**Given text**
The prevalence of mitochondrial disease in the ASD population is estimated to be about 5.0%, 500 times higher than that found in the general population (≈0.01%). The prevalence of abnormal metabolic biomarkers is even higher, suggesting that as many as 30% of children with ASD may experience metabolic abnormalities: almost one-third of autistic children have documented elevations in plasma lactate and/or the lactate-to-pyruvate ratio, and the levels of many other mitochondrial biomarkers (pyruvate, carnitine, and ubiquinone) are significantly different between ASD and controls (Rossignol and Frye, 2012). In addition, several genes known to regulate mitochondrial function are clearly autism-risk genes. These include SLC25A12 (Ramoz et al., 2004; Segurado et al., 2005; Silverman et al., 2008; Turunen et al., 2008; Kim et al., 2011), which encodes the predominant form of mitochondrial aspartate/glutamate carrier (however, also see Correia et al., 2006; Palmieri et al., 2010). These carriers participate in a wide range of mitochondrial functions, including control of respiration, calcium signaling and antioxidant defense, as well as glutamate-mediated excitotoxicity (Amoedo et al., 2016). Furthermore, TMLHE, (trimethyllysine hydroxylase epsilon), which encodes the first enzyme in carnitine biosynthesis, has also been associated with ASD (Celestino-Soper et al., 2012; Nava et al., 2012). It has been well established that carnitines are involved in mitochondrial transport of long-chain fatty acids and play an important role in maintaining normal mitochondrial function (Bremer, 1983). In addition, the gene encoding an inner mitochondrial membrane protease-like protein (IMMP2L) may help regulate susceptibility to ASD (Maestrini et al., 2010). It is important to note that metabolic and mitochondrial dysfunction may not exist in all patients with ASD, and biomarkers to identify this impairment would be advantageous in developing personalized treatment.

**Required action**
Condense the passage above on mitochondrial dysfunction in autism into two sentences.

**Information shown**
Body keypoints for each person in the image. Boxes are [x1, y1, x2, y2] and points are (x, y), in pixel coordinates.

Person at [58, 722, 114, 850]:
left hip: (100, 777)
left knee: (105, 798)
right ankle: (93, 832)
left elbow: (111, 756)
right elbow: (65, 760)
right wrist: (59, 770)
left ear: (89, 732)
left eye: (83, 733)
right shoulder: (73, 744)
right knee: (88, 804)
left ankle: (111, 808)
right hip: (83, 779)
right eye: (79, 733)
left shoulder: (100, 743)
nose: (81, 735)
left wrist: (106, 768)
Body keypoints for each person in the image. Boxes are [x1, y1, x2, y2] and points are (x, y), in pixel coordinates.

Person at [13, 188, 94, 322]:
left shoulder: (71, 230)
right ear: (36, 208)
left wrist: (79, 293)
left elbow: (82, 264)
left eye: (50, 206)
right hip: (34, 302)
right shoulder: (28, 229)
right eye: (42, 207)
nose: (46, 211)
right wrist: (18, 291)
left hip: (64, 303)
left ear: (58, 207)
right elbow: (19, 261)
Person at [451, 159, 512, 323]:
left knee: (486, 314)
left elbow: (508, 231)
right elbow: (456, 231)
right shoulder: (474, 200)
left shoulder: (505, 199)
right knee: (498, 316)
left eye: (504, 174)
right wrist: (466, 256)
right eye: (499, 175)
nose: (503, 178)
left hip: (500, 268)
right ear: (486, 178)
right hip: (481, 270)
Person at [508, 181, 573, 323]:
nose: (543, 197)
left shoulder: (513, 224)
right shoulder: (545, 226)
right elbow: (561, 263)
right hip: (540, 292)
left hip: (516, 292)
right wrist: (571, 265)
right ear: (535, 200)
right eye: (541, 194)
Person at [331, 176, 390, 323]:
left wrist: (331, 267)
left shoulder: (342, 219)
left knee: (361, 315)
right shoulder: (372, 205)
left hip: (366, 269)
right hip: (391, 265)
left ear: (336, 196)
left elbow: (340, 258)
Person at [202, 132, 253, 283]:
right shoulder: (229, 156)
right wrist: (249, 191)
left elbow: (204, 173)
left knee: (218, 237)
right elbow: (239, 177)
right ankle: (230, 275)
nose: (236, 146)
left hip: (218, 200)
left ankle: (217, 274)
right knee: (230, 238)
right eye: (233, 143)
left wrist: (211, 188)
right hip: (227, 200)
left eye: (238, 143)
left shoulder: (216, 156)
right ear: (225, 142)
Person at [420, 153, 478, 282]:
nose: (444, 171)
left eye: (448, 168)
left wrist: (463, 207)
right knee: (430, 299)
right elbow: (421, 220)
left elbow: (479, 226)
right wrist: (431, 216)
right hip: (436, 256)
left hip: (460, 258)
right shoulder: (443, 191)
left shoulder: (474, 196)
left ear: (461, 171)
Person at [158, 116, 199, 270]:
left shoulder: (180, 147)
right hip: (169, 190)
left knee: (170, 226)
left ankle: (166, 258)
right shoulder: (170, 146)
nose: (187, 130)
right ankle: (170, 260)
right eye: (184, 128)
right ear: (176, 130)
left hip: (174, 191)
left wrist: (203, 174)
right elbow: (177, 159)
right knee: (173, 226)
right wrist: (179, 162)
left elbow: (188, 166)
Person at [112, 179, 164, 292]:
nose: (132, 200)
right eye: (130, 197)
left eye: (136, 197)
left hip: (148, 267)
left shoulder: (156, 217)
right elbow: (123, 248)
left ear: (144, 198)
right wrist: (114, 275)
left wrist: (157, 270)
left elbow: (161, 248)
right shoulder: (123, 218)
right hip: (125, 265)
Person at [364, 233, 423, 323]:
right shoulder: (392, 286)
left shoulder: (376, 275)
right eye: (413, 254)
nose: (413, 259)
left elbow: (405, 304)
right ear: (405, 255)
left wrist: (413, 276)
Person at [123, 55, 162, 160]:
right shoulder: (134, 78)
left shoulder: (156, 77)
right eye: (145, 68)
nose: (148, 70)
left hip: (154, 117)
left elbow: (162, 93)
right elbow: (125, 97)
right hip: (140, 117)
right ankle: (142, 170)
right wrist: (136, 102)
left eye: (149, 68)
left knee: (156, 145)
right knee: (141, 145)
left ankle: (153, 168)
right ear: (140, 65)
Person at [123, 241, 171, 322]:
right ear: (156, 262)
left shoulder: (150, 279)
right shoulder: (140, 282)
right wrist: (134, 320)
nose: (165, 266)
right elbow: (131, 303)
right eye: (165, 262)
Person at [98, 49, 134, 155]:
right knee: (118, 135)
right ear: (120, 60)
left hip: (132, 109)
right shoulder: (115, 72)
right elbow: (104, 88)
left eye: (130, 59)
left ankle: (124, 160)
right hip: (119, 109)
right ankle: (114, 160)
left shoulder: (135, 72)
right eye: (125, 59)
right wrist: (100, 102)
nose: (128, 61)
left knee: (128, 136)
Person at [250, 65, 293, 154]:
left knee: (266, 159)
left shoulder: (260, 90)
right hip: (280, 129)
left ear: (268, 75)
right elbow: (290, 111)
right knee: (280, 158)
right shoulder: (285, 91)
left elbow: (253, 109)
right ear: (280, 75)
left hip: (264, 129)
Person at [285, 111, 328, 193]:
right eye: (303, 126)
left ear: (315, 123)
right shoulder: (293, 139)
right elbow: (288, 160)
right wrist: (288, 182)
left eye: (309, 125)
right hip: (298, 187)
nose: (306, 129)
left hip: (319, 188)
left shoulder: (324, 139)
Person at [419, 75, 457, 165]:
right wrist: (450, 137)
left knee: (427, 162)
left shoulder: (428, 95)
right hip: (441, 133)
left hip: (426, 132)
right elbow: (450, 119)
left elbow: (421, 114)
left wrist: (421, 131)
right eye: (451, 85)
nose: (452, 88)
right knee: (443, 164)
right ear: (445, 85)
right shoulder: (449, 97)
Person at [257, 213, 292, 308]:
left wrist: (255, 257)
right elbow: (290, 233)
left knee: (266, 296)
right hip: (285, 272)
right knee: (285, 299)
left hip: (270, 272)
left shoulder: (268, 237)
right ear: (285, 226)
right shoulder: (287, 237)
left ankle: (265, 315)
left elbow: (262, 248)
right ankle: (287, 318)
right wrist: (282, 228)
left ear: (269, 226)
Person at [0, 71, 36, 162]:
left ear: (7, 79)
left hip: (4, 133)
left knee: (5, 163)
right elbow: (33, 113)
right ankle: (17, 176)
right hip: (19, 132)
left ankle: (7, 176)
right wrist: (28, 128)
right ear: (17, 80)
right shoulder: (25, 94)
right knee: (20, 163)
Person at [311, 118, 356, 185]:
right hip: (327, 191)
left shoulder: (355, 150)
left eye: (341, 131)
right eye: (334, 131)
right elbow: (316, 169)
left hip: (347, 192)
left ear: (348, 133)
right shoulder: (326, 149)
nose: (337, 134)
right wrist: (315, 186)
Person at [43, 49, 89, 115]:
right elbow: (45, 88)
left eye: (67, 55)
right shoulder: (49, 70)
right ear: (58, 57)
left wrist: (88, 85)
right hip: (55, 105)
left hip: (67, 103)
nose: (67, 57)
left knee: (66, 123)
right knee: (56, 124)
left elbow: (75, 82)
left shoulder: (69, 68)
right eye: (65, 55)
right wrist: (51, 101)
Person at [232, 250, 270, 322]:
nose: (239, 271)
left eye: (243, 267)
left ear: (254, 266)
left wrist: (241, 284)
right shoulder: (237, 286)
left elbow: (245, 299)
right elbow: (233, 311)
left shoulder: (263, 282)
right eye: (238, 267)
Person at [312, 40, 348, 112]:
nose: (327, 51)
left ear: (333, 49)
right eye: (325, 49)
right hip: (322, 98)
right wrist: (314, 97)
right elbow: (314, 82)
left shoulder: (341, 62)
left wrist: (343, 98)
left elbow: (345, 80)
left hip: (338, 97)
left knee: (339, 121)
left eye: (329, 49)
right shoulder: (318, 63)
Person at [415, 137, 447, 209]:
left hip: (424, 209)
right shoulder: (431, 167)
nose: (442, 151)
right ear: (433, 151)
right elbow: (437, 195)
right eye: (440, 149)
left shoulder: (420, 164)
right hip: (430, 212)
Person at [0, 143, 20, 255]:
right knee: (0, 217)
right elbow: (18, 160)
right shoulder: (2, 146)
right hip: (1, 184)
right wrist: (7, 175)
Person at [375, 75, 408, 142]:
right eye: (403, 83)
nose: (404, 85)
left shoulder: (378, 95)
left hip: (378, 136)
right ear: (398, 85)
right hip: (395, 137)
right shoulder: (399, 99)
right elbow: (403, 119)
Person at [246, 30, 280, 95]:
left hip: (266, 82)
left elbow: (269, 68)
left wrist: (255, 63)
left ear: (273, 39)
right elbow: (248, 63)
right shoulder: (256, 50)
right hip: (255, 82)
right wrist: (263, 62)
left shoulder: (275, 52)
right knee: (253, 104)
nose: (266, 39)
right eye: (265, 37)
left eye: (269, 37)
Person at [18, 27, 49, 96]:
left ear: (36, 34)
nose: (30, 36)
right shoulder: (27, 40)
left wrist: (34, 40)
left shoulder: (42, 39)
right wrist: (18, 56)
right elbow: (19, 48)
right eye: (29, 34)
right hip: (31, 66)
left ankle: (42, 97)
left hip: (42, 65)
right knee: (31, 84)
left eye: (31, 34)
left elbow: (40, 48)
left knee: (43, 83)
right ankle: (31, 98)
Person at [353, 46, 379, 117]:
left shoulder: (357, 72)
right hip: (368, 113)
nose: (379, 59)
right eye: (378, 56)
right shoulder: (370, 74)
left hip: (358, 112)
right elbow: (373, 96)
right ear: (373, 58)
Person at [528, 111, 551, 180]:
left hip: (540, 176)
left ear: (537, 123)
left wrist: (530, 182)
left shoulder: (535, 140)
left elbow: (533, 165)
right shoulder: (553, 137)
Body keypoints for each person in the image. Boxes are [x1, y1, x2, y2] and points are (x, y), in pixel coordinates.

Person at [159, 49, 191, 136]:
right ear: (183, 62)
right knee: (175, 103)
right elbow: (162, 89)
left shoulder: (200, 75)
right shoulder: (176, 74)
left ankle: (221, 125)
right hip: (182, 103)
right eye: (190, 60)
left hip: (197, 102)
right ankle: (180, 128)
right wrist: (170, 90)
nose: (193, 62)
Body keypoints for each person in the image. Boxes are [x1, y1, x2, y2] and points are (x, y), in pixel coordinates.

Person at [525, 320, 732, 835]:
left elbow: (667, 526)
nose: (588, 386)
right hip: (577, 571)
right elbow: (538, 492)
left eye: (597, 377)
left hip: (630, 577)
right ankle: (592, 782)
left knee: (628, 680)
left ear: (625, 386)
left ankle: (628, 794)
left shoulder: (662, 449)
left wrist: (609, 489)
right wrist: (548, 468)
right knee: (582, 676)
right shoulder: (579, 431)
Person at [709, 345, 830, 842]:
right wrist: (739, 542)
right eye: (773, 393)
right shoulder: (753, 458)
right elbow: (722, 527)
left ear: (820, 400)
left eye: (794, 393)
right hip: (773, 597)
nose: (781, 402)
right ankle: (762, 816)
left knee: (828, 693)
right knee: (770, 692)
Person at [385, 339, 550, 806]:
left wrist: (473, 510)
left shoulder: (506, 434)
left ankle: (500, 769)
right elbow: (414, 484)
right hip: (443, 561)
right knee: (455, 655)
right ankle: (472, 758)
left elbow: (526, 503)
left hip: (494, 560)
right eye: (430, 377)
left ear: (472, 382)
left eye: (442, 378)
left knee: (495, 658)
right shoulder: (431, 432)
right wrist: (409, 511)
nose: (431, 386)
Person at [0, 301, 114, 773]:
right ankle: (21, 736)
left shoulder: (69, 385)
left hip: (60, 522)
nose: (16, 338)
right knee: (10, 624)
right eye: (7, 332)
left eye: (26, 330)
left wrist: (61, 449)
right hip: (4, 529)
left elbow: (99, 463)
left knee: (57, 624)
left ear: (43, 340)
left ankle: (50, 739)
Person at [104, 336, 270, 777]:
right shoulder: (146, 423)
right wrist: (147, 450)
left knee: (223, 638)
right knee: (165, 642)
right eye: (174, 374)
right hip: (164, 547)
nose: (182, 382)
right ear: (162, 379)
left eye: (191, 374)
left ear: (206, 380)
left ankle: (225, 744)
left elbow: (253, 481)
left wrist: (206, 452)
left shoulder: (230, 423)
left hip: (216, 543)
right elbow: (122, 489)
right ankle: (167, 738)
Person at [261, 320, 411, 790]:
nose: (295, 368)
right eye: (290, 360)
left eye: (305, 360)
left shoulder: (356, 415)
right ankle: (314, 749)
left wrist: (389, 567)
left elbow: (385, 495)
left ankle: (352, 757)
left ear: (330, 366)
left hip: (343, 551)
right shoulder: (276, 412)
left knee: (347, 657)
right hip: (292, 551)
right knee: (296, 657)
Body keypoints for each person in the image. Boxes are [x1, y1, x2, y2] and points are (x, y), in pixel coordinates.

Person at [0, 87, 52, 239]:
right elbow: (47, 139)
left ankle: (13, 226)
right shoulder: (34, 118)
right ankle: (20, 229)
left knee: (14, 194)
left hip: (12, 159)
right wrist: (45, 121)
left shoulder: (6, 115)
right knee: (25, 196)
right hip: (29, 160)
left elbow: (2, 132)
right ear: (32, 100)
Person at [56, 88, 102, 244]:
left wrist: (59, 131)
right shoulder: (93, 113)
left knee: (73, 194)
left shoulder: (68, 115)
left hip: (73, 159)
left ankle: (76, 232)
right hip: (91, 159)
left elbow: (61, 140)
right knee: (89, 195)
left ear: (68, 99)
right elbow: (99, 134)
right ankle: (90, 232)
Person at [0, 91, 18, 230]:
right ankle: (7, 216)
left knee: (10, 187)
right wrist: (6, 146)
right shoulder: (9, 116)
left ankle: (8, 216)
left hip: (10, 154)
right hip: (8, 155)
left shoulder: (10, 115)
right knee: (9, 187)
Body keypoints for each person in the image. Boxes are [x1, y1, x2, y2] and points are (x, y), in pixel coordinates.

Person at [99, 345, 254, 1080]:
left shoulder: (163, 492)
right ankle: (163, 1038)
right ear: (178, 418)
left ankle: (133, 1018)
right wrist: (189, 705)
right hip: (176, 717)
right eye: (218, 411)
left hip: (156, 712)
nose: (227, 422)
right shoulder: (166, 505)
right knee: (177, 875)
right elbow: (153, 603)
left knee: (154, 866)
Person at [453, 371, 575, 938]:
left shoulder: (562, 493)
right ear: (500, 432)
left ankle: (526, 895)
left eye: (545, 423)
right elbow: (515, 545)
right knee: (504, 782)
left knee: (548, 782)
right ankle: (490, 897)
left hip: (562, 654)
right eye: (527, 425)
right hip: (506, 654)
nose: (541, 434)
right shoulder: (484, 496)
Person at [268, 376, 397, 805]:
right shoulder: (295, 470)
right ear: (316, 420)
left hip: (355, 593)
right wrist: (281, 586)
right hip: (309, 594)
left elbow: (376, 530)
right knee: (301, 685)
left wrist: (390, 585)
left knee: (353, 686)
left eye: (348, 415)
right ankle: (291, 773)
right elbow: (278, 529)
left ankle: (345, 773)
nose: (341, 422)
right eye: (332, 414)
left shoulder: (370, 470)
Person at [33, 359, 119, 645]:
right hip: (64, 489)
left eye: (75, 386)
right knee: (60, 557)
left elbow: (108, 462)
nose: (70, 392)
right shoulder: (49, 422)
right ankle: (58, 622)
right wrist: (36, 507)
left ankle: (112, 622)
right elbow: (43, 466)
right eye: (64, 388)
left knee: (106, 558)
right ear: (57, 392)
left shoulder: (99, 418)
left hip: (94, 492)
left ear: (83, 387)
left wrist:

**Answer for the task**
Mitochondrial disease is estimated at about 5.0% prevalence among people with ASD, roughly 500 times the general-population rate, and as many as 30% of children with ASD may have metabolic abnormalities such as elevated plasma lactate. Several genes tied to mitochondrial function, including SLC25A12, TMLHE and possibly IMMP2L, are associated with ASD, but such dysfunction may not exist in all patients, so biomarkers to identify it would help in developing personalized treatment.